- _Exercise data_
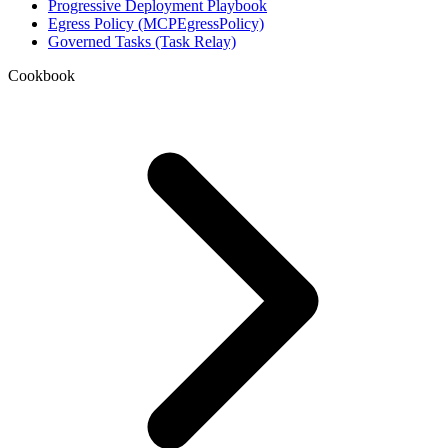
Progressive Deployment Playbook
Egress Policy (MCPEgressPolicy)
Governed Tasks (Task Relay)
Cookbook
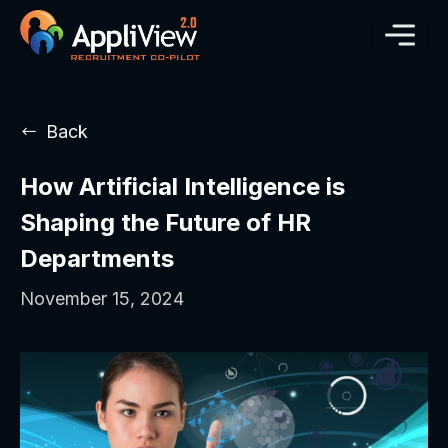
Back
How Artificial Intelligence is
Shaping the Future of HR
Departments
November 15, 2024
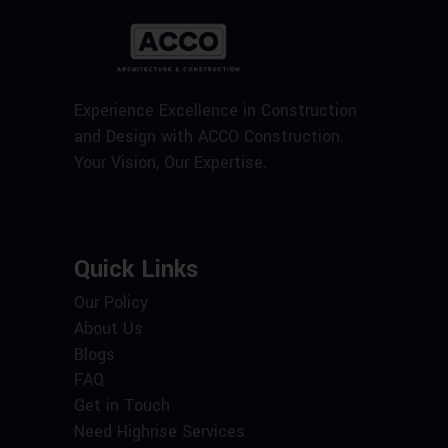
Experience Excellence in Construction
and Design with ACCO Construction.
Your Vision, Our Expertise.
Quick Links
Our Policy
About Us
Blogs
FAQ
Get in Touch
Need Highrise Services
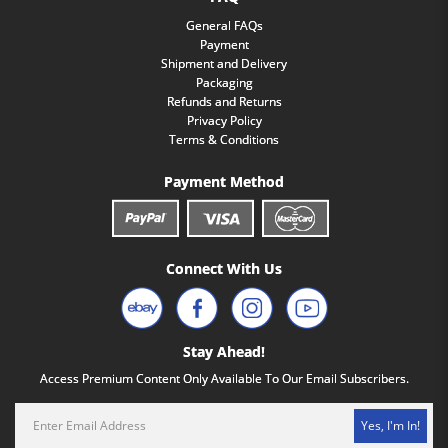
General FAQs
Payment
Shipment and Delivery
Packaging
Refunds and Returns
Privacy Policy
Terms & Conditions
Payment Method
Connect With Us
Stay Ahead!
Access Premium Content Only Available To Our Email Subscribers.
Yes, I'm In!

- _Exercise_
How many lines in the material above contain the string "Policy"? Reply with the number alone.

- _Solution to the problem_
3